Great Wigmore Partnership

Owner:

Great Portland Estates

Project Manager:

Buro Four

Quantity Surveyor:

Davis Langdon

Architect:

Lifschutz Davidson Sandilands

Interior Designer:

Lifschutz Davidson Sandilands

M&E Engineer:

Cundall Johnston and Partners

Structural Engineer:

WSP

Contractor:

ISG InteriorExterior

Developer:

Great Portland Estates


We will all face judgement by our grandchildren on the sustainability of the offices we are building today. Yet only around 2% of buildings are replaced every year, which means that many of those judges will be grandparents themselves before the legacy of inefficiency is eradicated. Our primary focus should be on existing stock and innovation must go beyond techniques such as insulation and natural ventilation to address the energy and materials embodied within buildings.

This former Edwardian residential block, with its cramped cellular spaces, is a classic example of how to think outside the box. Demolition was the obvious solution but that would have meant removing around 6,000 tons of waste and importing a similar amount of energy-hungry new material.

Instead, an ingenious technique has transformed the building. Steel columns were cut into masonry walls and cross beams attached above the existing floor on each side of the wall. The floors were then hung from the new steel frame. Masonry walls could then be removed, generating only 2,000 tons of waste and opening the five floors for modern office use. The need for replacement concrete floors was eradicated and services fed through new floor voids. Another clever sustainable technique involved relocation of the cores into existing lightwells to provide lateral stability.

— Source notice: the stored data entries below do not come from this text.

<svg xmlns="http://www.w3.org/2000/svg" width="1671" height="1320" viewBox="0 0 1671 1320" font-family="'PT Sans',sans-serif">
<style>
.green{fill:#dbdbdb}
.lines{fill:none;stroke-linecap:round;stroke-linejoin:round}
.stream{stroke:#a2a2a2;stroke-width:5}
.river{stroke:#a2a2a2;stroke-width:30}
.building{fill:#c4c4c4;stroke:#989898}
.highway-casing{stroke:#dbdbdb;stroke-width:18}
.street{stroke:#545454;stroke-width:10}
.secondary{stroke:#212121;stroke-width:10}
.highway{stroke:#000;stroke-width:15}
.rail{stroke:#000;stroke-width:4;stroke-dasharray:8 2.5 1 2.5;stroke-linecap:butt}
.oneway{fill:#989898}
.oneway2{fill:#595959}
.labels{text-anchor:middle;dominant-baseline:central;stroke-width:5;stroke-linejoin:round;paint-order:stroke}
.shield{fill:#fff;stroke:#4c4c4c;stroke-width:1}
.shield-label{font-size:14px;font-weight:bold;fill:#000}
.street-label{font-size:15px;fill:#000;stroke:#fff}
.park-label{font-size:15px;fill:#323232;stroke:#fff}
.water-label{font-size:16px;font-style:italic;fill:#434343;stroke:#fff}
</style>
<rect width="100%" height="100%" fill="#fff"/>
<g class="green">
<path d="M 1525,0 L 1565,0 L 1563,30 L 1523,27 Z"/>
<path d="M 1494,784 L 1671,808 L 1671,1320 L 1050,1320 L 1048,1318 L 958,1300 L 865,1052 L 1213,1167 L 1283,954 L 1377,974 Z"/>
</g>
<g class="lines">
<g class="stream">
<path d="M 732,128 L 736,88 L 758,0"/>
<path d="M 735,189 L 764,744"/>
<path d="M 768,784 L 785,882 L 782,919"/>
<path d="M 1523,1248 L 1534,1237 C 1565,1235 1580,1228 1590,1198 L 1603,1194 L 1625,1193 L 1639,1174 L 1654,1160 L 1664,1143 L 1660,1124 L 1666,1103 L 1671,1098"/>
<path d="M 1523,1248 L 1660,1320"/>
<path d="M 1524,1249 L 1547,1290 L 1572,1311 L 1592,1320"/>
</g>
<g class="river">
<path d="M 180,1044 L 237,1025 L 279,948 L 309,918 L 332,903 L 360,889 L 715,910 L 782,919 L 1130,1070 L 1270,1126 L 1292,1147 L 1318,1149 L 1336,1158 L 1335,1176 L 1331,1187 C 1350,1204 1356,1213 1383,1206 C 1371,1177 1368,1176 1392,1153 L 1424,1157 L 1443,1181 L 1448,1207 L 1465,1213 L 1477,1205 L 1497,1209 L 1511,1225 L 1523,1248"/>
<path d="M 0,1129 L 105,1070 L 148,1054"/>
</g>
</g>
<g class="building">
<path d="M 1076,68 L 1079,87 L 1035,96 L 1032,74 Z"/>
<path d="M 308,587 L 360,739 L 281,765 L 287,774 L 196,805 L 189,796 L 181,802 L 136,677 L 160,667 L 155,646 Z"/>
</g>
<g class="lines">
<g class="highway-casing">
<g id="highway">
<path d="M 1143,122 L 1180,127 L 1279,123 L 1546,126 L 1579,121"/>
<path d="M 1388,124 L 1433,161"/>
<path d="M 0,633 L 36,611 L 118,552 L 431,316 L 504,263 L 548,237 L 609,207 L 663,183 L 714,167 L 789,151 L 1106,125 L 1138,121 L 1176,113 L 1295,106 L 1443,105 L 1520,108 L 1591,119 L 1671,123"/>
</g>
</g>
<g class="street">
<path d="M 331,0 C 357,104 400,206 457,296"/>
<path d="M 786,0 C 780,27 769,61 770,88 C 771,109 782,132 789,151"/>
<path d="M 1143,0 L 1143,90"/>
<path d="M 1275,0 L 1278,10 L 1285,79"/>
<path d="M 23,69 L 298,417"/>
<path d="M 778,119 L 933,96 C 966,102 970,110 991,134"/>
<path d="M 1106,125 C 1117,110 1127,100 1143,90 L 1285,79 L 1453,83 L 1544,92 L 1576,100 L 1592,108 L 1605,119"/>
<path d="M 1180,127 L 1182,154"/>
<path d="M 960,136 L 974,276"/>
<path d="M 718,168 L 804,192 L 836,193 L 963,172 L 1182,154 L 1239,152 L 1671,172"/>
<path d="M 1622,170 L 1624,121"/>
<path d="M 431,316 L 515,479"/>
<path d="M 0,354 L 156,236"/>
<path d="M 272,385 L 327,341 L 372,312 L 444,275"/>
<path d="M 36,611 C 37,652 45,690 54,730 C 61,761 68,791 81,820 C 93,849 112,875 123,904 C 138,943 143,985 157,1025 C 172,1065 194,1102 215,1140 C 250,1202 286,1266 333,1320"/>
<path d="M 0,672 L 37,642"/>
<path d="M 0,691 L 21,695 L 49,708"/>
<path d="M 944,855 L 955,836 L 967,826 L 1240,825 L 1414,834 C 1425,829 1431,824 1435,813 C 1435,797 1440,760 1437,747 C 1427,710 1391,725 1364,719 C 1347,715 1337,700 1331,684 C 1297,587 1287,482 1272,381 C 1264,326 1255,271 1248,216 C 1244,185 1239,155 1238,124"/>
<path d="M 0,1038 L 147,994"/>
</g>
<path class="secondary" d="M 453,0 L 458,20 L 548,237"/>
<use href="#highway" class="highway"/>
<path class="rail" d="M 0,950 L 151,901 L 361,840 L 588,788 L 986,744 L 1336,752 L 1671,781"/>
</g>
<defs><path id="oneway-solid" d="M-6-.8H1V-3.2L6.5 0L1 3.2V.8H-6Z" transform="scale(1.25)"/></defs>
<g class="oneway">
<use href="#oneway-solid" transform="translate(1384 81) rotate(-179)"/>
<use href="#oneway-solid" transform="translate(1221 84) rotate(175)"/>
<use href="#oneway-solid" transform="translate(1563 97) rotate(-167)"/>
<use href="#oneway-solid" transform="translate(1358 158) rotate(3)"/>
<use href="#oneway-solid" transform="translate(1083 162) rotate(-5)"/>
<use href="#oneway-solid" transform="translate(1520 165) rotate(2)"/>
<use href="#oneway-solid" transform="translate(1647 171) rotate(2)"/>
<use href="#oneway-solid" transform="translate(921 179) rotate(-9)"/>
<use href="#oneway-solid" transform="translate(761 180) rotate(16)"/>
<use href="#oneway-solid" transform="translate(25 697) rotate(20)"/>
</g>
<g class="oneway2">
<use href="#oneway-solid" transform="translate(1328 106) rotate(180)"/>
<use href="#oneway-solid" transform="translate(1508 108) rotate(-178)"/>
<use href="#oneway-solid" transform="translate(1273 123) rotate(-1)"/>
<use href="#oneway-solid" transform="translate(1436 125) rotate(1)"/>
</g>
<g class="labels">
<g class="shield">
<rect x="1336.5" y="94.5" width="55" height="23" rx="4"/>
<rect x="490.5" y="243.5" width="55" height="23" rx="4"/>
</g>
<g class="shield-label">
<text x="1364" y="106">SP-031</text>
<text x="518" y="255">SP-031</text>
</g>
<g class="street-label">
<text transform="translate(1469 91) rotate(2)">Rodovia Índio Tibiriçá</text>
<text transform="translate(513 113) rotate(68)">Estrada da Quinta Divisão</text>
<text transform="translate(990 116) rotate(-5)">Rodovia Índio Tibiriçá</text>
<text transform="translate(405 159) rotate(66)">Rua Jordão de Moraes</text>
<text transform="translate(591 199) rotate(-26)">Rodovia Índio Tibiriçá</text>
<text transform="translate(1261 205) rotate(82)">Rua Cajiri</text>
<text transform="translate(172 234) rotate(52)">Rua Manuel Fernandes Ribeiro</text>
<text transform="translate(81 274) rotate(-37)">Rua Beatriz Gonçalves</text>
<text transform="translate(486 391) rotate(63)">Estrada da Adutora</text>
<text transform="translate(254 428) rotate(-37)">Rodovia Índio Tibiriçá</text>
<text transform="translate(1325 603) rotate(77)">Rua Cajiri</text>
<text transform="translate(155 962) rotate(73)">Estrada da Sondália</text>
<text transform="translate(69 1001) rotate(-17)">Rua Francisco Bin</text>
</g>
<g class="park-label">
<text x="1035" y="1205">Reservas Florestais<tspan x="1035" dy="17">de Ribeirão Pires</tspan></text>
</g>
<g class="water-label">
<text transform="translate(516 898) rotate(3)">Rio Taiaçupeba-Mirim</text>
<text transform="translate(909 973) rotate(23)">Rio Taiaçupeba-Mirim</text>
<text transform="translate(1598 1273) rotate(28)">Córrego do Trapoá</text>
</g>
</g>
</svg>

'This shows that innovation does not have to involve widgets, gadgets and go-faster stripes,' said the judges. 'It just requires clever ideas put together in a thoughtful way.'

Development was not easy. The brief was to maximise lettable area, utilise as much of the existing fabric as possible and limit structural modifications - all on a tight budget. The fa├žade had to be retained as it is in a conservation area and work had to take place while ground floor retail tenants remained in occupation.

As buildings become more energy efficient, this focus on embodied energy will become more important. The immense savings in materials has given the building flexibility and a new lease of life while maintaining many BCO specification requirements. It shows that sustainability does not need to be visible when using careful architectural and structural techniques to regenerate buildings without paying a high price.